_Extracted material_:
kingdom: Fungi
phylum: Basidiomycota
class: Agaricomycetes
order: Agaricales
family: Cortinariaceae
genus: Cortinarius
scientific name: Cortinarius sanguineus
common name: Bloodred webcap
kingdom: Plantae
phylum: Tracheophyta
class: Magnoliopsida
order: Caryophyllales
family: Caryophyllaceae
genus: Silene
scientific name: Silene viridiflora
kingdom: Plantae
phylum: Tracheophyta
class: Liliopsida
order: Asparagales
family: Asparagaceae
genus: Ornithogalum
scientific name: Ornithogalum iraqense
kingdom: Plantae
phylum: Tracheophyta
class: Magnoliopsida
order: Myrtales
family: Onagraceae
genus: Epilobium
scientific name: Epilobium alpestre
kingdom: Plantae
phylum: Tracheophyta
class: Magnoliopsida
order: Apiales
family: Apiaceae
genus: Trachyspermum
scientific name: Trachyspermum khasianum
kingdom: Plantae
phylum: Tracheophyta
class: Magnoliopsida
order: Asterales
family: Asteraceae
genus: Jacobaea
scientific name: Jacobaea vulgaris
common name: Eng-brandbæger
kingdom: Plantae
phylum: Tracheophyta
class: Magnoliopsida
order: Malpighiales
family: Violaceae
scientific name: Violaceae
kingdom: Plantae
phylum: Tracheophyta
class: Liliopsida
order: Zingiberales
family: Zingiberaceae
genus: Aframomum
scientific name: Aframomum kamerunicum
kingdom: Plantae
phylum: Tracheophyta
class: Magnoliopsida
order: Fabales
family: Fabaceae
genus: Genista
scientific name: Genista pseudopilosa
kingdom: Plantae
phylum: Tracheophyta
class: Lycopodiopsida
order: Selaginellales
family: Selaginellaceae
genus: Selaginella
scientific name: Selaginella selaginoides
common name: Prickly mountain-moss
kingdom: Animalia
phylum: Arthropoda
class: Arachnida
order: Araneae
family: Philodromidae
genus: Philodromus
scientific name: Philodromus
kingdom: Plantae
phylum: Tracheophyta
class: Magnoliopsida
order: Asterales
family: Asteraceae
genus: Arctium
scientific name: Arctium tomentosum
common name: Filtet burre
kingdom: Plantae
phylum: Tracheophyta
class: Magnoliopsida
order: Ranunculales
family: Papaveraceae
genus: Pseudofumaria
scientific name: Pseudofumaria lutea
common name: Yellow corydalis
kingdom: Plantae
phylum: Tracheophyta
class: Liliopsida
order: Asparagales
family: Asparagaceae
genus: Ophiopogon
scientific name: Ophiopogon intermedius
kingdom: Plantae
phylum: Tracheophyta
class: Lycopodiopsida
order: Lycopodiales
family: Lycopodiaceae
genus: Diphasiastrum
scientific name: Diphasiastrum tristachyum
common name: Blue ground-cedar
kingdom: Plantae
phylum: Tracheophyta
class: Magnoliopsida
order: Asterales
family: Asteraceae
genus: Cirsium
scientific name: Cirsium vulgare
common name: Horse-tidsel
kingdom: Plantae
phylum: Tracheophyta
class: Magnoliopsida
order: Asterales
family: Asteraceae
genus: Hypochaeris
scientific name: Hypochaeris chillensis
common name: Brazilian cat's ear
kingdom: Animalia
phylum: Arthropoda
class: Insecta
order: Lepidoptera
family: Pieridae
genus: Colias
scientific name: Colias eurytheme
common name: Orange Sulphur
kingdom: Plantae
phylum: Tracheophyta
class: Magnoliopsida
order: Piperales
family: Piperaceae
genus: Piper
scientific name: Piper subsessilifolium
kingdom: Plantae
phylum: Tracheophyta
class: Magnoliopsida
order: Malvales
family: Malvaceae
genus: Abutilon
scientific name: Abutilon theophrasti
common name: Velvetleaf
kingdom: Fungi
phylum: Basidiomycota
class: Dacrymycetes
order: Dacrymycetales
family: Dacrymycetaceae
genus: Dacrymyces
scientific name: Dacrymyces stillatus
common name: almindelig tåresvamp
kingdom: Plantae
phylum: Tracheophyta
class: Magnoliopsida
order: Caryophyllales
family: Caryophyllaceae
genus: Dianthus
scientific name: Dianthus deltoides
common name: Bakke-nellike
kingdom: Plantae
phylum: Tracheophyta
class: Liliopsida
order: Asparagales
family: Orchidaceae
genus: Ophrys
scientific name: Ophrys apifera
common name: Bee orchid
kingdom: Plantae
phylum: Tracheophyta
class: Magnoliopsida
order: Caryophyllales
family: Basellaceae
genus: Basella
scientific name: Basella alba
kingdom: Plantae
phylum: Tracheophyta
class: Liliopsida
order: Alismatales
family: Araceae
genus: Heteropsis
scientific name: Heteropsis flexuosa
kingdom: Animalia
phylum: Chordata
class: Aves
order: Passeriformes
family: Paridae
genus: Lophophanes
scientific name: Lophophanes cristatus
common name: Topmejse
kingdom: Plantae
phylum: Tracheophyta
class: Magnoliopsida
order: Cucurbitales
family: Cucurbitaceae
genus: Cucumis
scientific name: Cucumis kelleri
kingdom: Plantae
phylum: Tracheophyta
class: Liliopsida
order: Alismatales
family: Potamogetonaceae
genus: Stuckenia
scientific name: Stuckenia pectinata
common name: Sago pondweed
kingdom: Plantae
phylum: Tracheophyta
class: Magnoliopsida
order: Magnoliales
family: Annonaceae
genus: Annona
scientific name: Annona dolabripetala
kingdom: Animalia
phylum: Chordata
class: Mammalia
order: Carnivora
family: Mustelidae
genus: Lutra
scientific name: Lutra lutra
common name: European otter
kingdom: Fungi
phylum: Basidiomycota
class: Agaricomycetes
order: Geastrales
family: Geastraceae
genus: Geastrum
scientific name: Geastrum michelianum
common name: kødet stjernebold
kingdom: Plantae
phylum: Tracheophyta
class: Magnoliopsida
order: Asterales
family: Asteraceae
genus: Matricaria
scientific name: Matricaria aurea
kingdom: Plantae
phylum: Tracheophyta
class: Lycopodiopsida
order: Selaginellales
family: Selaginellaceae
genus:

_What is being asked_: Please copy the material from the line with "family: Cortinariaceae" up to and including the line with "scientific name: Silene viridiflora", substituting "binomial" for "scientific name" and keeping everything else the same.

_Correct answer_:
family: Cortinariaceae
genus: Cortinarius
binomial: Cortinarius sanguineus
common name: Bloodred webcap
kingdom: Plantae
phylum: Tracheophyta
class: Magnoliopsida
order: Caryophyllales
family: Caryophyllaceae
genus: Silene
binomial: Silene viridiflora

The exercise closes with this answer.